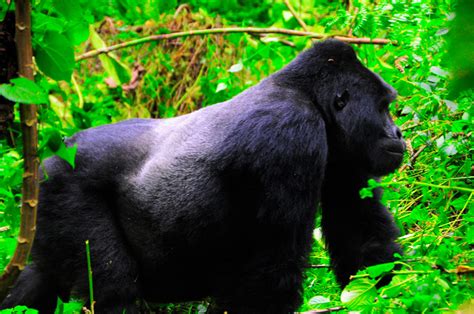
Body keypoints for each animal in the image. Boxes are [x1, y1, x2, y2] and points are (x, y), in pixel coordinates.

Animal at [1, 39, 406, 314]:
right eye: (384, 108)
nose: (399, 134)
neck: (306, 94)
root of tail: (52, 155)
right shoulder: (290, 134)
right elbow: (272, 270)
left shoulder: (344, 152)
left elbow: (360, 234)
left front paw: (393, 293)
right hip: (63, 186)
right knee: (112, 288)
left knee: (41, 276)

::::

■ TASK TO CARRY OUT ■
Repeat exactly the lines starting at the line with "neck: (306, 94)" and ending with the final line of the entries. Include nothing else.

■ WRITTEN ANSWER ■
neck: (306, 94)
root of tail: (52, 155)
right shoulder: (290, 134)
right elbow: (272, 270)
left shoulder: (344, 152)
left elbow: (360, 234)
left front paw: (393, 293)
right hip: (63, 186)
right knee: (112, 288)
left knee: (41, 276)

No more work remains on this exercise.